Pull every line that includes the word "atención" out of the data below and copy it.

[Dataset entries]
=== Begin Enclosure ===
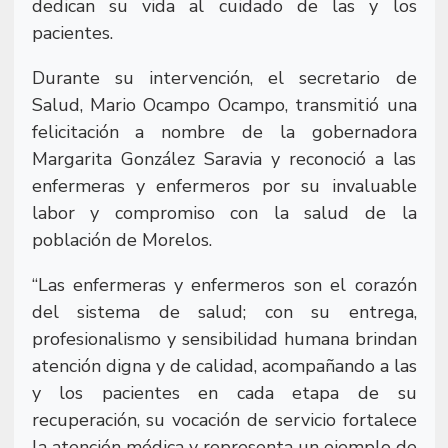
dedican su vida al cuidado de las y los
pacientes.
Durante su intervención, el secretario de
Salud, Mario Ocampo Ocampo, transmitió una
felicitación a nombre de la gobernadora
Margarita González Saravia y reconoció a las
enfermeras y enfermeros por su invaluable
labor y compromiso con la salud de la
población de Morelos.
“Las enfermeras y enfermeros son el corazón
del sistema de salud; con su entrega,
profesionalismo y sensibilidad humana brindan
atención digna y de calidad, acompañando a las
y los pacientes en cada etapa de su
recuperación, su vocación de servicio fortalece
la atención médica y representa un ejemplo de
=== End Enclosure ===
**Response area:**
atención digna y de calidad, acompañando a las
la atención médica y representa un ejemplo de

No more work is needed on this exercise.